- Aufgabe A:
Kopiere aus dem Text über Maribor wortgetreu alles von „Dass Wein eine“ bis hinunter zu „Kopfsalat auch Reben.“.
- Aufgabe B:
Schreibe den Text über Maribor im Anschluss an seinen letzten Satz weiter.

- Übungstext:
+ + +
Dass Wein eine ganz besondere Rolle spielt, ist in Maribor (116 000 Ew.) so richtig zu riechen, denn aus dem größten unterirdischen Weinkeller Europas steigen beständig fein säuerliche Duftschwaden über den großen Platz vor dem Stadtschloss. Zu sehen ist der Wein übrigens auch, denn hinter den Wohnblocks an der nördlichen Peripherie, am Fuß der Stadthügel Kalvarija und Piramida, ziehen die Bewohner auf kleinen Gartenparzellen zwischen Kartoffeln und Kopfsalat auch Reben.
Maribors wirtschaftlicher Aufstieg kam mit dem Bau der Straße (1729) und knapp hundert Jahre später der Eisenbahn nach Wien bzw. Triest. Handels- und Industriestadt war Maribor auch im sozialistischen Jugoslawien - ökonomisch bedeutend, aber nie wirklich geliebt, denn die kulturelle wie sprachliche Nähe zu Österreich war damals nicht gerne gesehen. Zudem hatte Maribor den deutschen Einmarsch freudig begrüßt, was die Befreier nicht vergaßen.
+ + +
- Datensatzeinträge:

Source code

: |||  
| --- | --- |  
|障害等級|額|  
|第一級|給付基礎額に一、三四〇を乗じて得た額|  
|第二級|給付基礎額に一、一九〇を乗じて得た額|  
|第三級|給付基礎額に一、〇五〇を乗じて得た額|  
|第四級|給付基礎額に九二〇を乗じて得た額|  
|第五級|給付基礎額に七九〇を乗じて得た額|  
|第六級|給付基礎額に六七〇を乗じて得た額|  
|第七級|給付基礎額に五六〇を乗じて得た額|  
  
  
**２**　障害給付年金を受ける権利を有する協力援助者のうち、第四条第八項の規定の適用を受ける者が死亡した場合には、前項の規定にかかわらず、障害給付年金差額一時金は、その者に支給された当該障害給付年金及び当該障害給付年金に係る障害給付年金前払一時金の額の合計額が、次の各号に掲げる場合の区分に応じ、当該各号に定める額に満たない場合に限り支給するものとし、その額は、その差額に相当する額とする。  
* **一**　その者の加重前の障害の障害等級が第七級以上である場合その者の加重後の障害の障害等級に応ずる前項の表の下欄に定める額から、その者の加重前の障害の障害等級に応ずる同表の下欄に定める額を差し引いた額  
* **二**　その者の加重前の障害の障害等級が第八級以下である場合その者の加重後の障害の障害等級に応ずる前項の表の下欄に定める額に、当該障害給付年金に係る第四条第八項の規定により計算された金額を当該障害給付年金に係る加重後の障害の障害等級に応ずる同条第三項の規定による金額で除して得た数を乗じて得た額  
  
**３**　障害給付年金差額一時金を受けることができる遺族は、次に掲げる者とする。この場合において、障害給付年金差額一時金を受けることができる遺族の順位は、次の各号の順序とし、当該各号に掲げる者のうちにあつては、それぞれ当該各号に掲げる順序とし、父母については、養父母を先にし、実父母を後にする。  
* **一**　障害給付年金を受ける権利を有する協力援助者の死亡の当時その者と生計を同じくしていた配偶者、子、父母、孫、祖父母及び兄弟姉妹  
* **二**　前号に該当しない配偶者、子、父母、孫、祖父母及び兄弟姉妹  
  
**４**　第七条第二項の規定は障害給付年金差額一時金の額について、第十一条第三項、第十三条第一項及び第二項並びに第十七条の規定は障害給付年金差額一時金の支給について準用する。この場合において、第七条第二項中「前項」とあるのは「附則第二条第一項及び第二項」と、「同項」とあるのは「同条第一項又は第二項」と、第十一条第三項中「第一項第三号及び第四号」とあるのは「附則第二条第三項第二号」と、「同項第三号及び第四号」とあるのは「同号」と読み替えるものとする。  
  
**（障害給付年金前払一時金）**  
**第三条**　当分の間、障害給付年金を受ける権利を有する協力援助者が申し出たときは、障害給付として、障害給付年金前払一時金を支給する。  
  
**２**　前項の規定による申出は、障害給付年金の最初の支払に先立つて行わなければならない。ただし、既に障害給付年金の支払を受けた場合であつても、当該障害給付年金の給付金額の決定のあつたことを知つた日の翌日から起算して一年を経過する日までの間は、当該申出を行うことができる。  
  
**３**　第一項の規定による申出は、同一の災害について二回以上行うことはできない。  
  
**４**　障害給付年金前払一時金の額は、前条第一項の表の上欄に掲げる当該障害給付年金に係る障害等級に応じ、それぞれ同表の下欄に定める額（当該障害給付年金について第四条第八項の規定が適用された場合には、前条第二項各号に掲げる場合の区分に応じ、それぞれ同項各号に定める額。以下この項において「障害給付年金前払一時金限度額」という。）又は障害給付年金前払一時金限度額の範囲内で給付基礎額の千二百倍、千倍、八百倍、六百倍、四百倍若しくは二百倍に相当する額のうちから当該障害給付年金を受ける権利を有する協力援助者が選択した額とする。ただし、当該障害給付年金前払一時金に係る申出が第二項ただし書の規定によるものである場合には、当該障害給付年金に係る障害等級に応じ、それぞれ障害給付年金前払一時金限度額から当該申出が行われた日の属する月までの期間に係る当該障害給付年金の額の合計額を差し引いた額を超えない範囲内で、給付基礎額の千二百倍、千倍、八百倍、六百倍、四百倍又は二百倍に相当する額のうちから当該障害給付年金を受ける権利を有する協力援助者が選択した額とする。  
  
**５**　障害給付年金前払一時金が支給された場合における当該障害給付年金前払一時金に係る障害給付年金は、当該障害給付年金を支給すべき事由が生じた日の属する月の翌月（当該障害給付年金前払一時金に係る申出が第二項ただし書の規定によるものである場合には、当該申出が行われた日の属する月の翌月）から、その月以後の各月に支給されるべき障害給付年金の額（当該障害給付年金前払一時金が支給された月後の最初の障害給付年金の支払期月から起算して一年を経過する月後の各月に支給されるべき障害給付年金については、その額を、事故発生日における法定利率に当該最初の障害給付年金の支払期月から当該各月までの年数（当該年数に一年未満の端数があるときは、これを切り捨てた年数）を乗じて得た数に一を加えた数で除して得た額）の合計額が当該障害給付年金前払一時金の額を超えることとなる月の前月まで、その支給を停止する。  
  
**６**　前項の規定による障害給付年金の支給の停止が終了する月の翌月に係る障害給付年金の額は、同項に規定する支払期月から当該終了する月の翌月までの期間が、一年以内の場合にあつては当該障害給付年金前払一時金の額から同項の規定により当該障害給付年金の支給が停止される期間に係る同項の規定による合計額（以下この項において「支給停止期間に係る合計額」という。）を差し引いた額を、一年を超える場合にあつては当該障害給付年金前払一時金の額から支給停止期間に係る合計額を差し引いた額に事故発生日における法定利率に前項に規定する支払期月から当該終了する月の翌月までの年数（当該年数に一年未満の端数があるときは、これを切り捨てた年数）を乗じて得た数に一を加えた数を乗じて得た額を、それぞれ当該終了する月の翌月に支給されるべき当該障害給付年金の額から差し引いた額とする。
+ + +
- Ergebnis A:
Dass Wein eine ganz besondere Rolle spielt, ist in Maribor (116 000 Ew.) so richtig zu riechen, denn aus dem größten unterirdischen Weinkeller Europas steigen beständig fein säuerliche Duftschwaden über den großen Platz vor dem Stadtschloss. Zu sehen ist der Wein übrigens auch, denn hinter den Wohnblocks an der nördlichen Peripherie, am Fuß der Stadthügel Kalvarija und Piramida, ziehen die Bewohner auf kleinen Gartenparzellen zwischen Kartoffeln und Kopfsalat auch Reben.

- Ergebnis B:
Die slowenische Unabhängigkeit hat die Mariborer Industrie ihrer alten Märkte und damit auch vieler Arbeitsplätze beraubt. Fabrikruinen bereiten dem von Norden Anreisenden einen tristen Empfang. Im Zentrum um das Stadtschloss und an der Lent entlang der Drava jedoch präsentiert sich Maribor als kleine, fröhliche Schwester des nahen Graz. Für Aufsehen sorgt immer wieder Maribors vitale Kulturszene. Am kleinen Stadttheater machte der heute international arbeitende Regisseur Tomaž Pandur seine ersten, radikalen Inszenierungen, und im Bürgerhaus Narodni dom erfand eine Gruppe junger Leute das Festival an der »Lent«. Dieses Kneipenviertel gehört zu den lebhaftesten Unterhaltungsmeilen Sloweniens und zieht besonders an lauen Sommerabenden Jung und Alt an die Drava.